Does reference pricing actually lead to healthcare savings?

Reference pricing — or capping payment for a specific healthcare service — offers only modest potential savings for health plans and purchasers looking to contain costs, according to an analysis released by the nonpartisan National Institute for Health Care Reform.

Researchers from the former Center for Studying Health System Change (which has merged with Mathematica Policy Research) simulated the effects of applying reference pricing to 528,000 active and retired nonelderly U.S. autoworkers and their dependents in 19 metropolitan markets in the Midwest, based on 2011 enrollment and claims data.
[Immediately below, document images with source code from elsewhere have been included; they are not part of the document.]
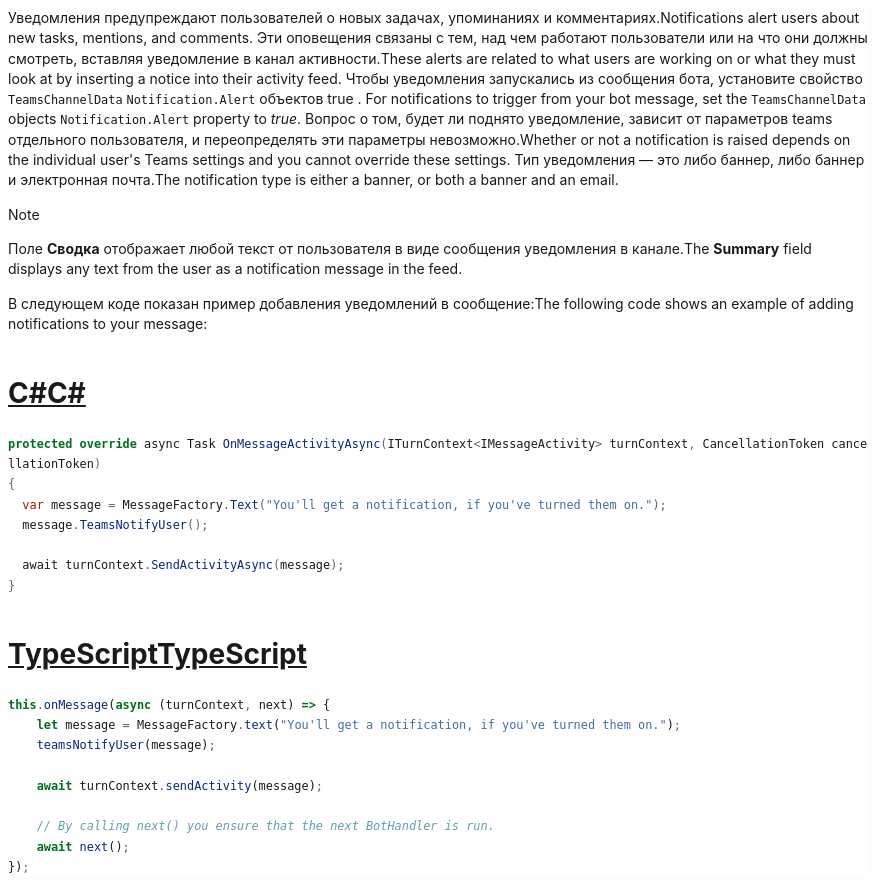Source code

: <span data-ttu-id="c4b5a-186">Уведомления предупреждают пользователей о новых задачах, упоминаниях и комментариях.</span><span class="sxs-lookup"><span data-stu-id="c4b5a-186">Notifications alert users about new tasks, mentions, and comments.</span></span> <span data-ttu-id="c4b5a-187">Эти оповещения связаны с тем, над чем работают пользователи или на что они должны смотреть, вставляя уведомление в канал активности.</span><span class="sxs-lookup"><span data-stu-id="c4b5a-187">These alerts are related to what users are working on or what they must look at by inserting a notice into their activity feed.</span></span> <span data-ttu-id="c4b5a-188">Чтобы уведомления запускались из сообщения бота, установите свойство `TeamsChannelData` `Notification.Alert` объектов true . </span><span class="sxs-lookup"><span data-stu-id="c4b5a-188">For notifications to trigger from your bot message, set the `TeamsChannelData` objects `Notification.Alert` property to *true*.</span></span> <span data-ttu-id="c4b5a-189">Вопрос о том, будет ли поднято уведомление, зависит от параметров teams отдельного пользователя, и переопределять эти параметры невозможно.</span><span class="sxs-lookup"><span data-stu-id="c4b5a-189">Whether or not a notification is raised depends on the individual user's Teams settings and you cannot override these settings.</span></span> <span data-ttu-id="c4b5a-190">Тип уведомления — это либо баннер, либо баннер и электронная почта.</span><span class="sxs-lookup"><span data-stu-id="c4b5a-190">The notification type is either a banner, or both a banner and an email.</span></span>

> [!NOTE]
> <span data-ttu-id="c4b5a-191">Поле **Сводка** отображает любой текст от пользователя в виде сообщения уведомления в канале.</span><span class="sxs-lookup"><span data-stu-id="c4b5a-191">The **Summary** field displays any text from the user as a notification message in the feed.</span></span>

<span data-ttu-id="c4b5a-192">В следующем коде показан пример добавления уведомлений в сообщение:</span><span class="sxs-lookup"><span data-stu-id="c4b5a-192">The following code shows an example of adding notifications to your message:</span></span>

# <a name="c"></a>[<span data-ttu-id="c4b5a-193">C#</span><span class="sxs-lookup"><span data-stu-id="c4b5a-193">C#</span></span>](#tab/dotnet)

```csharp
protected override async Task OnMessageActivityAsync(ITurnContext<IMessageActivity> turnContext, CancellationToken cancellationToken)
{
  var message = MessageFactory.Text("You'll get a notification, if you've turned them on.");
  message.TeamsNotifyUser();

  await turnContext.SendActivityAsync(message);
}
```

# <a name="typescript"></a>[<span data-ttu-id="c4b5a-194">TypeScript</span><span class="sxs-lookup"><span data-stu-id="c4b5a-194">TypeScript</span></span>](#tab/typescript)

```typescript
this.onMessage(async (turnContext, next) => {
    let message = MessageFactory.text("You'll get a notification, if you've turned them on.");
    teamsNotifyUser(message);

    await turnContext.sendActivity(message);

    // By calling next() you ensure that the next BotHandler is run.
    await next();
});
```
They found that capping the amount health plans and purchasers would pay for "shoppable" inpatient and ambulatory services — defined as those that are typically scheduled in advance, can be performed by multiple providers in the market and have pricing data available for the different providers — would lead to estimated potential savings of only 5 percent of total healthcare spending.

In the most famous real-life example of reference pricing, the California Public Employees' Retirement System set a $30,000 cap starting in 2011 for inpatient hip and knee replacement, based on quality and price information, according to the study. CalPERS designated certain hospitals that met the reference price, and patients receiving hip and knee replacements at these facilities face only the health plan's typical cost-sharing requirements. Patients who received replacements at non-designated hospitals faced the usual cost-sharing (such as co-payments) as well as responsibility for any amount beyond the $30,000 cap.
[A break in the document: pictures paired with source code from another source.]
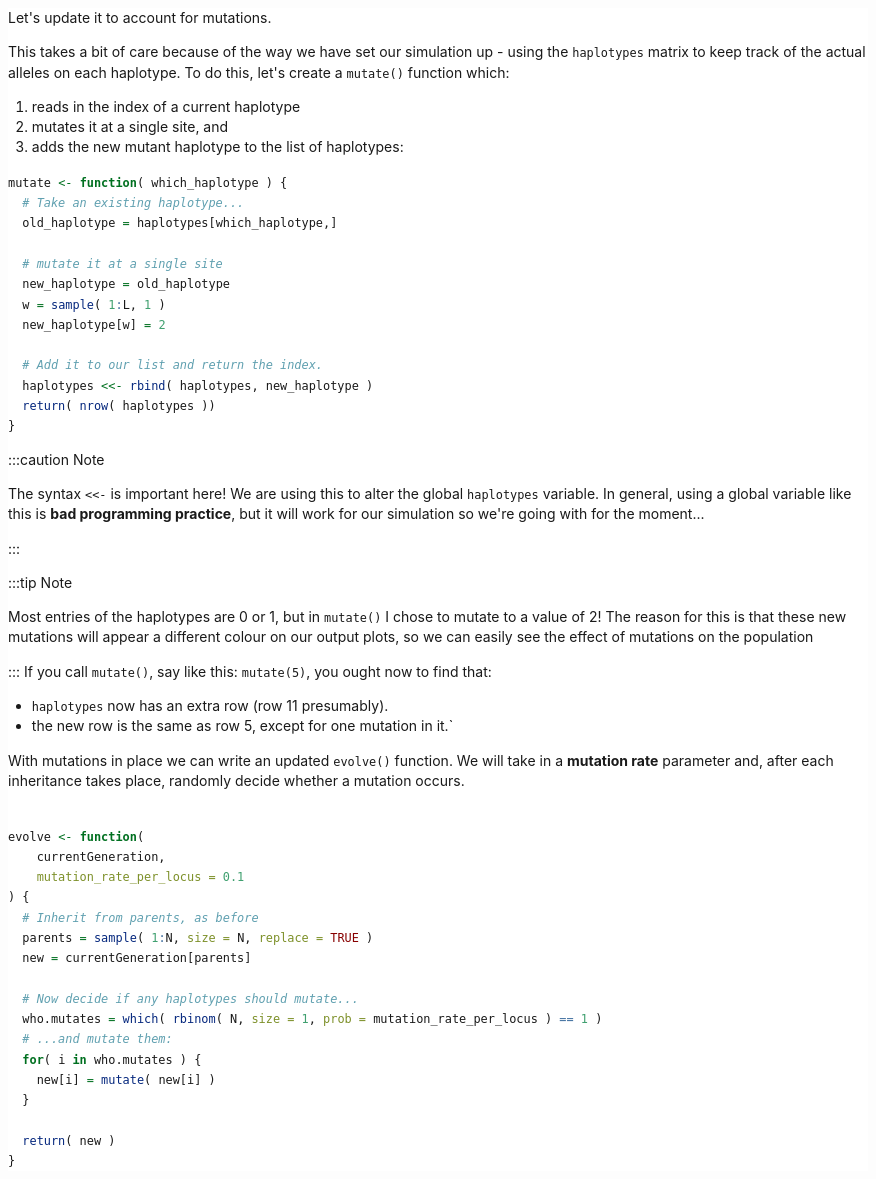 Let's update it to account for mutations.  

This takes a bit of care because of the way we have set our simulation up -  using the  `haplotypes` matrix to keep track of the actual alleles on each haplotype.  To do this, let's create a `mutate()` function which:

1. reads in the index of a current haplotype
2. mutates it at a single site, and
3. adds the new mutant haplotype to the list of haplotypes:

```r
mutate <- function( which_haplotype ) {
  # Take an existing haplotype...
  old_haplotype = haplotypes[which_haplotype,]

  # mutate it at a single site
  new_haplotype = old_haplotype
  w = sample( 1:L, 1 )
  new_haplotype[w] = 2

  # Add it to our list and return the index.
  haplotypes <<- rbind( haplotypes, new_haplotype )
  return( nrow( haplotypes ))
}
```

:::caution Note

The syntax `<<-` is important here!  We are using this to alter the global `haplotypes` variable.  In general, using a global variable like this is **bad programming practice**, but it will work for our simulation so we're going with for the moment...

:::

:::tip Note

Most entries of the haplotypes are 0 or 1, but in `mutate()` I chose to mutate to a value of 2!  The reason for this is that these new mutations will appear a different colour on our output plots, so we can easily see the effect of mutations on the population

:::
If you call `mutate()`, say like this: `mutate(5)`, you ought now to find that:

* `haplotypes` now has an extra row (row 11 presumably).
* the new row is the same as row 5, except for one mutation in it.`


With mutations in place we can write an updated `evolve()` function.  We will take in a **mutation rate** parameter and, after each inheritance takes place, randomly decide whether a mutation occurs.

```r

evolve <- function(
	currentGeneration,
	mutation_rate_per_locus = 0.1
) {
  # Inherit from parents, as before
  parents = sample( 1:N, size = N, replace = TRUE )
  new = currentGeneration[parents]

  # Now decide if any haplotypes should mutate...
  who.mutates = which( rbinom( N, size = 1, prob = mutation_rate_per_locus ) == 1 )
  # ...and mutate them:
  for( i in who.mutates ) {
    new[i] = mutate( new[i] )
  }

  return( new )
}
```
The reference pricing resulted in $5.5 million in cumulative savings in 2011 and 2012. However, that represents only a small fraction of the amount CalPERS spends annually to provide health benefits: In 2011, the system's price tag totaled more than $6.67 billion.   

Overall, reference pricing is limited as a cost control tool because shoppable services only account for about a third of total healthcare spending, and it only affects prices at the high end of the spectrum, according to the study. Reference pricing also potentially leaves patients vulnerable to significant cost sharing, which makes health benefit designs even more complex. "From a plan management perspective, the analytical and financial resources needed to establish a reference pricing system might be better invested in other activities, such as narrowing the plan's physician network or renegotiating outlier facility contracts," the researchers write.

Additionally, they suggest those asking whether reference pricing can successfully steer patients toward lower-cost providers are potentially missing a bigger, more important issue. "A better question may be why private health plans would ever pay negotiated prices over $30,000 for inpatient knee and hip replacements," especially considering that Medicare paid an average of $14,324 for inpatient hip and knee replacements in 2011, the researchers write.